Beaufort Timeline

Clear Springs Plantation
Craven County-near Jasper
▪1707 - First Land Patent: The Lords Proprietors granted Farnifold Green 780 acres between Core (Newport) and North Rivers; Green continued to live north of Neuse River on "Clear Springs Plantation."

▪1708 - John & Francis Shackelford,
born in Essex County, Virginia, settled on west side of North River about 4 miles northeast of present-day Beaufort.

Lawson Captured by Indians
▪1711-1715 - Tuscarora War: The first few brave settlers, in what would become Carteret County, may have encountered a few Coranine or Coree Indians. According to descendant Al Pate, in The Coree Are Not Extinct, the Coree, about five years earlier, had already begun to roam the coast “from the New River of Onslow…into their old homeland on the Pamlico south shore of Coree Tuck.” Although the earliest settlers in the "Core Sound" - Shackelford, Nelson (1708 North River) and few others - were relatively safe in their isolation, the circumstances of the time were not conducive to more settlement. The Tuscarora, outraged over enslavement, land encroachment and the deceitful practices of the white intruders, were angered at being pushed off their land--the area of present-day New Bern. King Hancock and his braves, full of resentment and hatred, murdered Deputy Surveyor John Lawson and decided to declare war. In September of 1711, King Hancock's warriors, joined by other tribes, including the Coree, "launched an all-out attack along the Neuse and Pamlico, including the town of Bath." The unsuspecting colonists, also weak from a poor drought-caused harvest, were stunned and frightened. Farnifold Green and others made out their wills. 
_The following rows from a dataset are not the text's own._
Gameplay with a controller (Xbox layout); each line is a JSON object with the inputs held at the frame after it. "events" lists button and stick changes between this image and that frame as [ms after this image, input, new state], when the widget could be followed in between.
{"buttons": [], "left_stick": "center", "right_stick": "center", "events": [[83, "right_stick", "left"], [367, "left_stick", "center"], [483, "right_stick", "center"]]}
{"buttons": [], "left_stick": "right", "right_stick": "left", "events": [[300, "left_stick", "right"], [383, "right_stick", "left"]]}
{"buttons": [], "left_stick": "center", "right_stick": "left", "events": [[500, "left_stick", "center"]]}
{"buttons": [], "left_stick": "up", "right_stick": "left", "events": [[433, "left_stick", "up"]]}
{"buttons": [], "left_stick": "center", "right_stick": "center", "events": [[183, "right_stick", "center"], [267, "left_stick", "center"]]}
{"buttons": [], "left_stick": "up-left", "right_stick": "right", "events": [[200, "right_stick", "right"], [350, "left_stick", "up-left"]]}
1713 Plat of Beaufort Town
▪1713 - Beaufort laid out and named: When Green's patent was officially assigned to Robert Turner of Bath, on October 2, 1713, an Act of the General Assembly officially approved a town be laid out and named. Turner hired surveyor Richard Graves to lay out a 100-acre town; named for Turner's friend and Lords Proprietor Henry Somerset, the 2nd Duke of Beaufort.

▪1713 - John Shackelford and Enoch Ward purchased 7000 acres of "Sea Banks," then part of Bath County; Shackelford's portion became known as Shackleford Banks, the "el" transposed in the surname, beginning on early maps.

Queen Anne's Revenge
▪1718 - June: Black Beard's Queen Anne's Revenge grounded near Old Topsail Inlet; the pirates he had abandoned described Beaufort as a "poor little village at the upper end of the harbour."

1720 - Richard Rustull purchased the town land from Robert Turner. 

▪1722 - Lords Proprietors appointed Beaufort as a port “for the unloading and discharging Vessels.” 

▪1722 - Carteret Precinct was carved from Craven Precinct; Beaufort chosen as site of courthouse.

▪1723 - Beaufort Incorporated: Laws of North Carolina - An Act, for Incorporating the Seaport of Beaufort, In Carteret Precinct, Into a Township, by the Name of Beaufort.